Sotto un quarto profilo il difensore ricorrente ha lamentato il mancato riconoscimento delle circostanze attenuanti generiche in favore di entrambi gli imputati. Nel mentre la censura, relativamente alla posizione di Ta.Fr., resta assorbita nell’accoglimento del relativo ricorso, la stessa deve essere esaminata con riguardo alla posizione di T.F.: ma tale censura appare inammissibile posto che alle considerazioni congrue della sentenza si limita ad opporre la propria irrilevante interpretazione dei fatti per la quale nessuna pericolosità sarebbe stata desumibile dalla reiterazione di mere "provocazioni giocosè" nei riguardi degli avventori del bar.

In conclusione, se il ricorso di Ta.Fr. va accolto con rinvio, l’impugnazione di T.F. va rigettata con la sua condanna al pagamento delle spese processuali.

Il ricorso proposto nell’interesse dell’imputato C.. Tale ricorso merita solo parziale accoglimento.

Il difensore del C. ha con un primo motivo lamentato violazione di legge e vizi di motivazione con riferimento alla ravvisata sussistenza degli elementi costitutivi del delitto di tentato omicidio, rilevando che il primo colpo, contrariamente a quanto argomentato nella sentenza impugnata, non era stato esploso da distanza ravvicinata, che tra il primo ed il secondo colpo il C. era entrato nel bar puntando verso terra il fucile e quindi con intendimenti esclusivamente di minaccia, che solo il secondo colpo, esploso da distanza non ravvicinata, aveva colpito il D’Errico in zone del corpo non vitali, che proprio tenuto conto della caratteristica apertura a raggiera della munizione l’esplosione di un colpo da distanza non ravvicinata è inidonea a cagionare la morte.

Le censure sono prive di alcun fondamento.
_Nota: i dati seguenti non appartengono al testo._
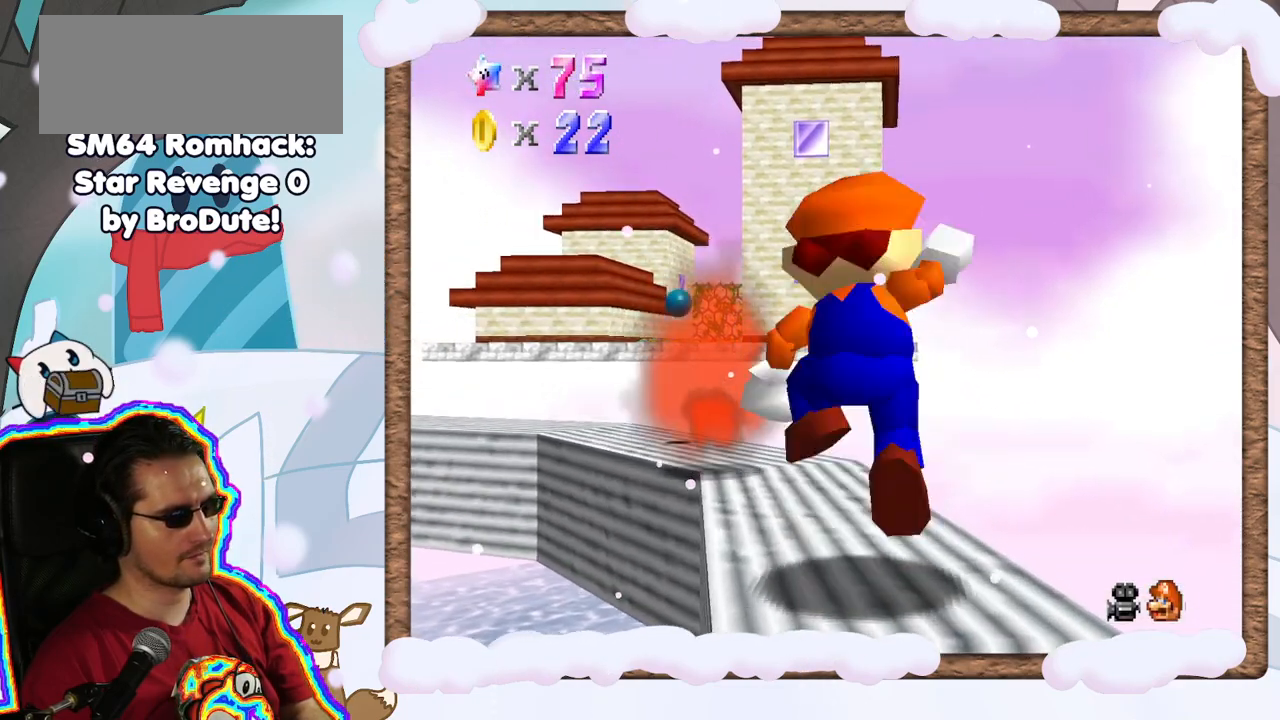
{"dt_ms": 500, "buttons": ["A"], "left_stick": "up", "events": [[117, "left_stick", "up-left"], [383, "left_stick", "up"]]}
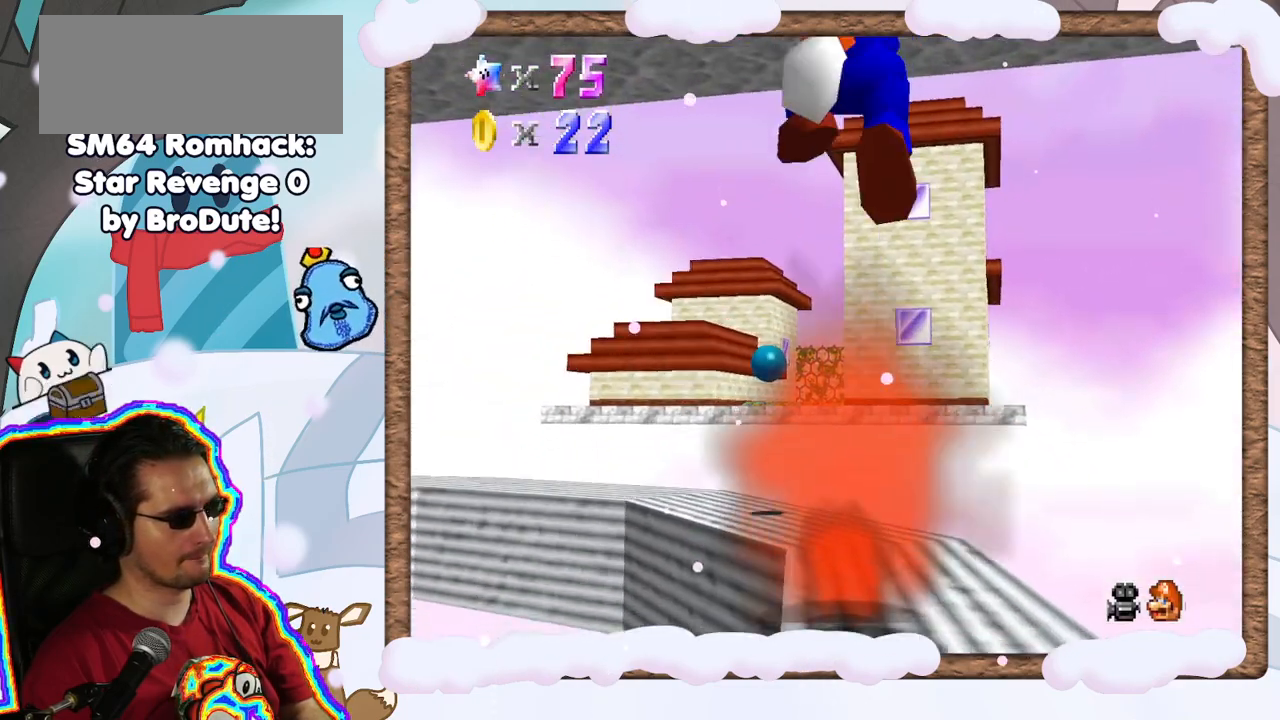
{"dt_ms": 500, "buttons": [], "left_stick": "down", "events": [[50, "B", "down"], [217, "left_stick", "center"], [367, "B", "up"], [433, "left_stick", "down"], [450, "A", "up"]]}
Esse si affidano ad argomenti in gran parte già esaminati e disattesi con riguardo alla posizione del coimputato T.F.. Si aggiunge invece l’argomento per il quale l’animus necandi sarebbe escluso dall’avere il C. sparato (la seconda volta) in direzione del D’Errico con un fucile caricato a pallini ed a canne mozze da distanza non ravvicinata, posto che sarebbe notoria l’inidoneità di un siffatto sparo a cagionare la morte. L’argomento appare fuor di segno posto che mira ad escludere il dolo nella vicenda di omicidio tentato sulla base dell’incongruo argomento per il quale il secondo colpo verso il malcapitato in fuga sarebbe stato esploso non da presso ed attingendo il destinatario in zone non vitali, quali gambe, glutei, lombi (argomento che vale solo a spiegare la ragione per la quale l’omicidio……non è stato consumato).

Il ricorrente ha altresì censurato, con un secondo motivo, la mancata esclusione della recidiva così come contestata e ravvisata (reiterata e specifica). Il motivo è fondato posto che dalle risultanze del certificato penale, qual apprezzate e valutate dalla stessa sentenza impugnata, emerge che non poteva essere contestata una recidiva reiterata e specifica. La pronunzia va, per tale ragione, annullata con rinvio e nell’effetto rescindente della pronunzia resta compresa la necessità di sottoporre a riesame il trattamento sanzionatorio applicato al C. (del quale va, per ogni altro profilo, respinto il ricorso).
P.Q.M.

Annulla la sentenza impugnata nei confronti di Ta.Fr. e, limitatamente al carattere della recidiva ed al trattamento sanzionatorio, nei confronti di C.A., e rinvia per nuovo giudizio al riguardo ad altra sezione della Corte di Appello di Napoli. Rigetta nel resto il ricorso del C..

Rigetta il ricorso di T.F. che condanna al pagamento delle spese processuali.

Testo non ufficiale. La sola stampa del bollettino ufficiale ha carattere legale.